• [EXCERPT PROVIDED]

By Corrie Goldman
Imagine you're in Rome, it's 205 CE, and you've got to figure out the quickest way to transport wheat to Virunum, in what's now Austria. Your transportation choices are limited: ox cart, mule, ship or by foot, and your budget is tight. What do you do?
Enter ORBIS: The Stanford Geospatial Network Model of the Roman World. With it, you can survey the options that would have been available to an ancient Roman in that very predicament with the ease of getting directions via GPS.
Type in your starting point, destination, the goods you need to move, and the time of year. Voila! You can quickly see the most cost-effective way to transport the grain.
By generating new information about the ancient Roman transport network, ORBIS demonstrates how, more than anything else, the expansion of the empire was a function of cost.
ORBIS reconstructs the time spent and financial expense associated with pre-modern travel. By simulating movement along the principal routes of the Roman road network, the main navigable rivers and hundreds of sea routes, the interactive route map recreates the infrastructure of the entire pre-modern Roman world in a way that has never been done before.
Classics Professor Walter Scheidel and Stanford Digital Humanities Specialist Elijah Meeks developed the highly detailed digital model over the last eight months. It was officially launched May 2.
"ORBIS is dynamic, not static, and functions both as a publication and as a tool for the creation of new information," Scheidel said. By allowing users to experiment with a huge number of data combinations, "it lets users do things that could not be done on the printed page."
Although historians have plotted the thousands of destinations and the land and sea routes that traversed the three continents of the Roman Empire, ORBIS integrates real-life scenarios that illustrate how the empire was held together through trade routes.
"Traditional maps fail to capture the severe environmental constraints that governed the flows of people, goods and information," said Scheidel, whose research interests focus on ancient social and economic history.
In recreating an ancient journey, an ORBIS user can take into account seasonal conditions, 14 modes of road travel from camel caravan to military march, different types of ships and various speeds of travel. Together, these factors reveal how the Romans came to perceive time and distance.

• [EXERCISE REQUIREMENTS]
A) According to the passage on ORBIS, on what date was the model officially launched?
B) Retype the stretch of the passage on ORBIS from "Type in your" through "been done before.", word for word.

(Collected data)
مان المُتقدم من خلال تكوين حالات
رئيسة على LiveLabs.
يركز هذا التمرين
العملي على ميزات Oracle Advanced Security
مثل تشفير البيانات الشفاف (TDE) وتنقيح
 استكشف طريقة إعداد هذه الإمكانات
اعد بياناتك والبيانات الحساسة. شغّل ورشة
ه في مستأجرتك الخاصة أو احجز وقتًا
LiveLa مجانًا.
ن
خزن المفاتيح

• [SOLVED PROBLEMS]
A) May 2

B)
Type in your starting point, destination, the goods you need to move, and the time of year. Voila! You can quickly see the most cost-effective way to transport the grain.
By generating new information about the ancient Roman transport network, ORBIS demonstrates how, more than anything else, the expansion of the empire was a function of cost.
ORBIS reconstructs the time spent and financial expense associated with pre-modern travel. By simulating movement along the principal routes of the Roman road network, the main navigable rivers and hundreds of sea routes, the interactive route map recreates the infrastructure of the entire pre-modern Roman world in a way that has never been done before.